I’ve mentioned the death of my father, and how my panic arose shortly after. In that particular case, I think my reaction to the death came in the form of anxiety. It was overwhelming to lose a parent at such a young age. Up until then, my world was relatively stable. The combination of that, and the scuba diving incident left me feeling like a couldn’t breath. Yet somehow during that year, I managed to plan a wedding, buy a house and get a dog. I find it interesting that I took on even more at a time when I should have been managing my grief. It’s a pattern that continued through the years. Only three years after getting married, I was divorced. Right after my divorce, I changed jobs. From there, I focused on my growing career and began to move up the ladder at work. Oh, and then I got married again, my dog died suddenly, my mother was diagnosed with Alzheimer’s disease and died not long after, and I spent a year in rehab recovering from a head on car collision.

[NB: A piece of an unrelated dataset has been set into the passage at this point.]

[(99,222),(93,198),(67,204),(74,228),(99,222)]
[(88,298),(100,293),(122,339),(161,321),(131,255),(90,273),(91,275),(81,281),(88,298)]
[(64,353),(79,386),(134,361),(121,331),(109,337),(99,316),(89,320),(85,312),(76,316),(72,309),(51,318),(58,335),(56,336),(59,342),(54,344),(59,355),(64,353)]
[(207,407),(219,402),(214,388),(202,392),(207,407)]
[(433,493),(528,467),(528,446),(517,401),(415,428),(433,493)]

Hindsight is 20/20, and I can see clearly now how I was fueling the anxious fire. I never allowed myself to properly heal. The way I reacted to events in life was to busy myself even more, thinking it would quiet all of the voices in my head. Unfortunately, the way I responded to those hardships, doing my best to push through the heartbreak, the despair, the devastation was doing me more harm than I realized. I was mentally and physically exhausted.

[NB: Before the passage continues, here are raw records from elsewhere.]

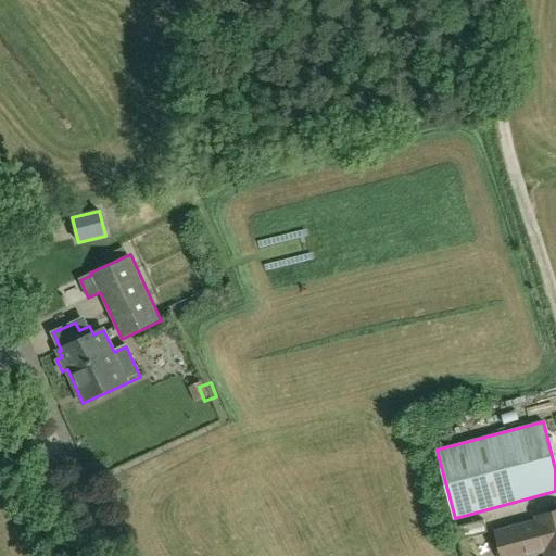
[(546,555),(555,555),(555,513),(536,519),(538,520),(497,531),(504,555),(525,555),(545,551),(546,555)]
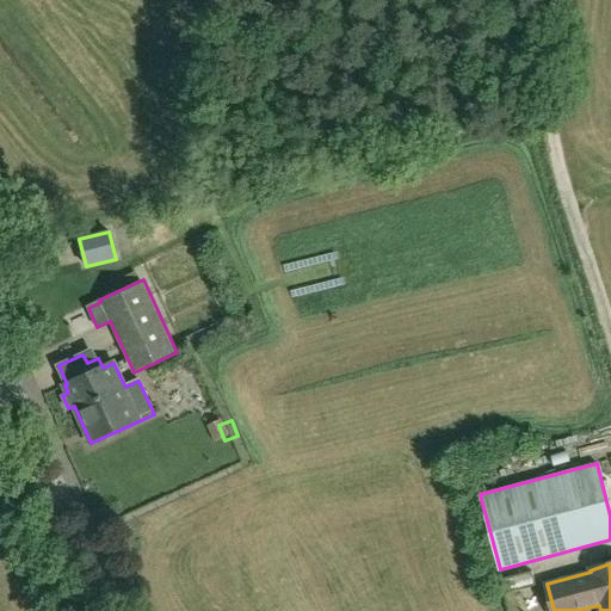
All buildings are outlined.
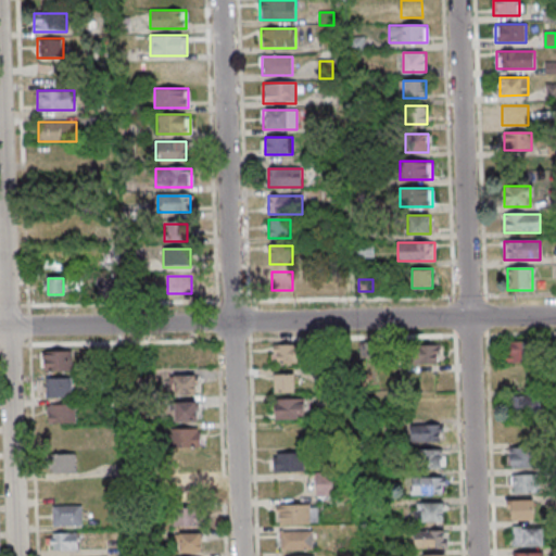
[(534,363),(534,341),(507,341),(507,363),(534,363)]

So what has changed? Over the years I’ve done a lot of research on anxiety, and I’ve spent time with a number of therapists and tried various coping techniques. The turning point was when I realized that I was in more control than I thought I was. As an anxious person, everything feels as if it’s spiraling out of control, all of the time. I’ve read many books that say once you stop fighting the anxiety and stop trying to maintain control, that is when the breakthrough happens and anxiety no longer holds it’s power. I don’t know that this is necessarily true. It’s easier said than done to just sit back and invite a panic attack into your life.
Interestingly, I’ve had friends who know about my anxiety issues reach out to me when they have had an anxiety attack themselves. I believe everyone will experience anxiety at different levels at some point in their lives. But these friends (2 of them) had only a short bout of anxiety and then it went away. So why did mine persist and theirs disappeared so quickly? That is the million dollar question that I think I may have answered in the first part of this post. They took the time to heal, and I did not.

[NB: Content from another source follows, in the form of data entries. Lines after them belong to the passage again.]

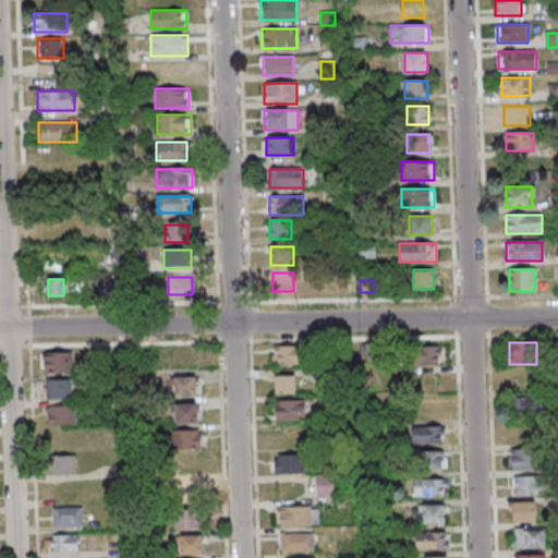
[(360,343),(360,370),(384,370),(384,343),(360,343)]
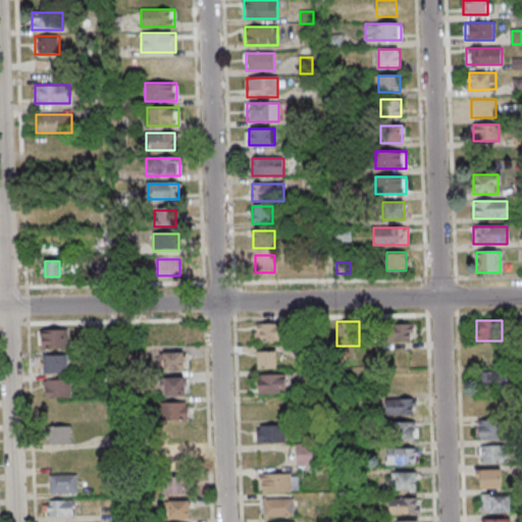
[(389,322),(389,342),(412,342),(412,322),(389,322)]
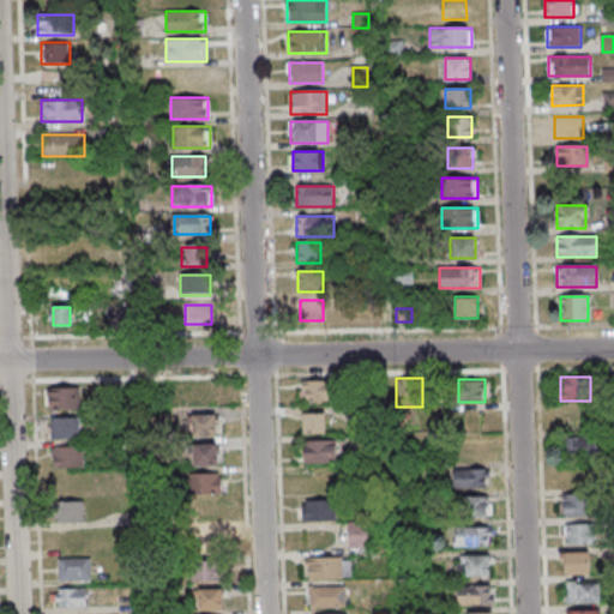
[(332,402),(332,380),(300,380),(300,402),(332,402)]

I started to write this blog, because I feel I am in the process of healing. I got to this point because I have accepted that being anxious is a part of who I am. I have come to understand that how I respond to situations (taking things too personally), the words that I tell myself (what if the car breaks down, what if the dog gets sick, what if I can’t get help), and how I live my daily life (letting go of the notion that everything has to be perfect all the time) all have an impact on how I feel. It’s hard work to break a pattern that you’ve had for so many years, but it’s really important to identify it and tackle it if it’s doing you harm. I think it’s also essential that you look back on all of the challenges you’ve faced in your life to see that you were able to successfully overcome them, to become the person you are today. Even though I have always felt that I was going to die during the big bouts of panic and anxiety, it’s never killed me, and it’s not going to. It’s the “it’s not going to” that you need to get to in order to let the healing begin.